The permanent values embodied in the Constitution need interpretations in the context of the changing social and economic scenario. The court undertakes a dedicate task of reconciling with the changing situations and the resultant needs. It is the duty of the executive to implement faithfully the laws made by the legislature. When the executive fails to discharge its obligations, it becomes the primordial duty of judiciary to compel the executive to perform its lawful functions. In the recent times much of the criticism aired against the judiciary concerns this area.
When crimes are committed by men in power and attempts are made to conceal them by rendering the official machinery ineffective, recourse to judiciary becomes inevitable. It becomes the duty of the judiciary to take cognizance of the executive’s lapses and issue appropriate direction as to the method and manner in which the executive should act as ordained by the Constitution and the law. If the judiciary fails to respond, it would be guilty of violating the Constitution, treason indeed when all the three organs of the State-the legislature, the executive and the judiciary owe their existence to the Constitution, no single organ can claim immunity from accountability.
This new jurisprudence in the form of judicial activism has no doubt, contributed in a great measure to the well-being of the society. People, in general, now firmly believe that if any institution or authority acts in a manner, not permitted by the Constitution, the judiciary will step in to set right the wrong.
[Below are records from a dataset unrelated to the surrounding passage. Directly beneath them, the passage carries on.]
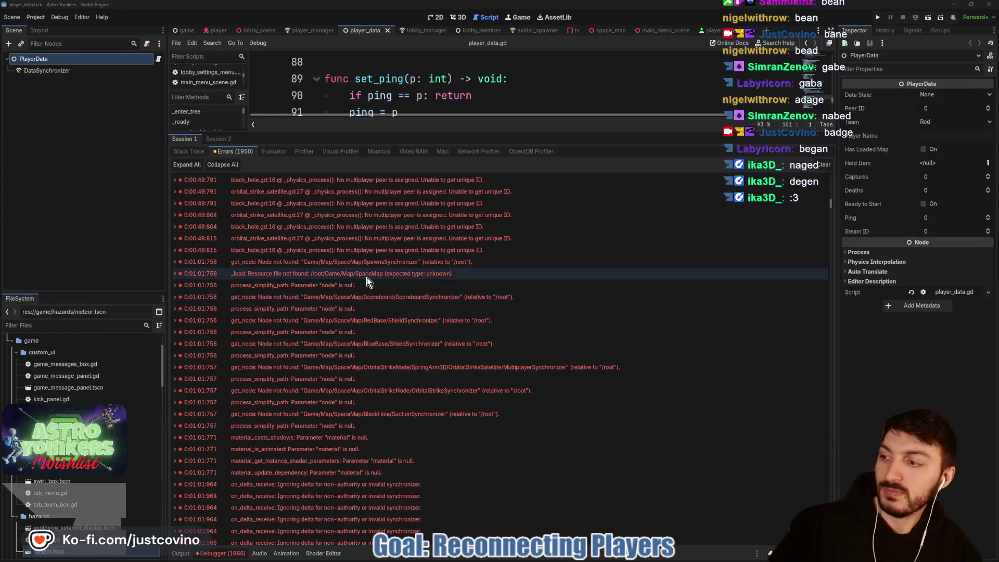
{"action": "mouse_move", "coordinate": [425, 295]}
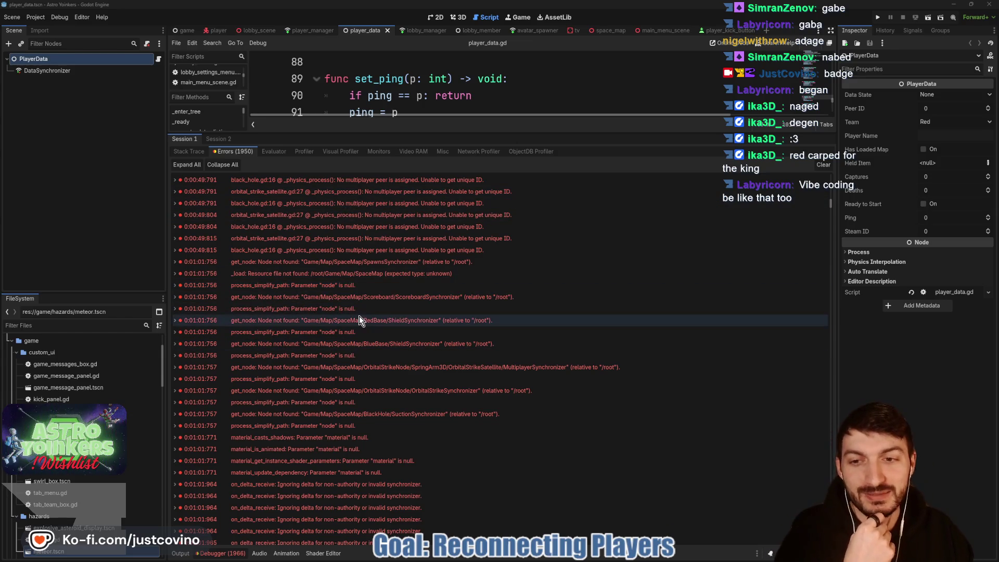
{"action": "scroll", "coordinate": [402, 345], "scroll_direction": "up", "scroll_amount": 10}
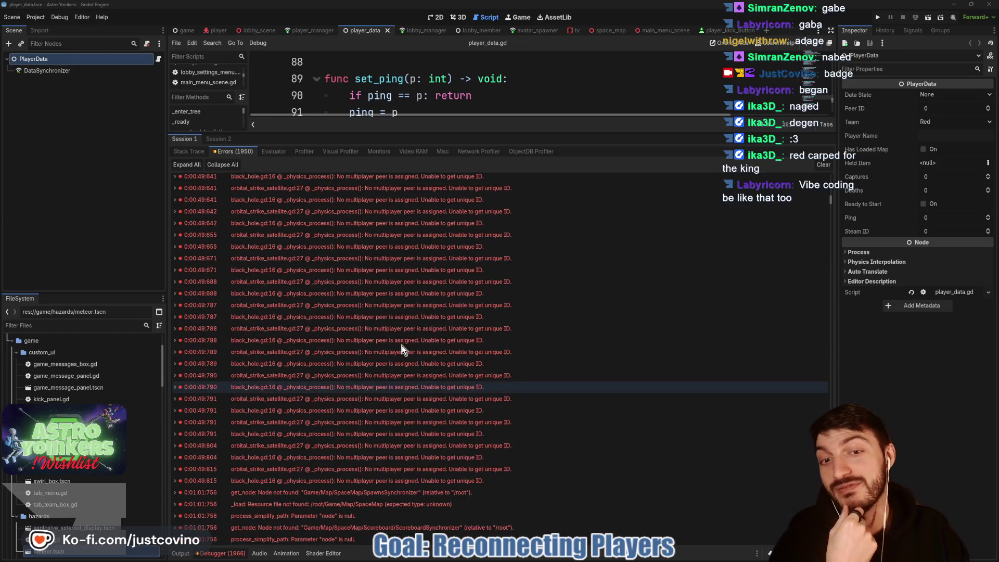
{"action": "scroll", "coordinate": [401, 345], "scroll_direction": "up", "scroll_amount": 10}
However, judiciary has to work within the parameters laid down by the Constitution without affecting the basic structures of any of the government’s organs. Reconciliation of the permanent value embodied in the Constitution with the transitional and changing requirements of society must not result in undermining the integrity of the Constitution. Any attempt leading to such a consequence would destroy the very structure of the constitutional institutions. Conscious of the primordial fact that the Constitution is the supreme document the mechanism under which laws must be made and governance of the country carried on, the judiciary must play its activist role. No constitutional value propounded by the judiciary should run counter to any explicitly stated constitutional obligations or rights in the name of doing justice and taking shelter under institutional self-righteousness.
The judiciary cannot act in a manner disturbing the delicate balance between the three wings of the State. According to Justice J.S. Verma, “Judicial activism and judicial restraint are the two faces of the same coin. Self- discipline is to be practised strictly by the members of the judiciary and the judges must refrain from commenting on policy matters.” Warning against the overactivism of judiciary, Justice H.R. Khanna said, “Special responsibility devolves upon the judges to avoid the overactivist role and to ensure that they do not overstep or trespass upon the sphere marked for the other wings of the State.” However, responsibility lies with the aware citizens of the country to help the judiciary in this regard. Above all, the media has a prominent role in educating the public and ensuring an efficient and smooth administration.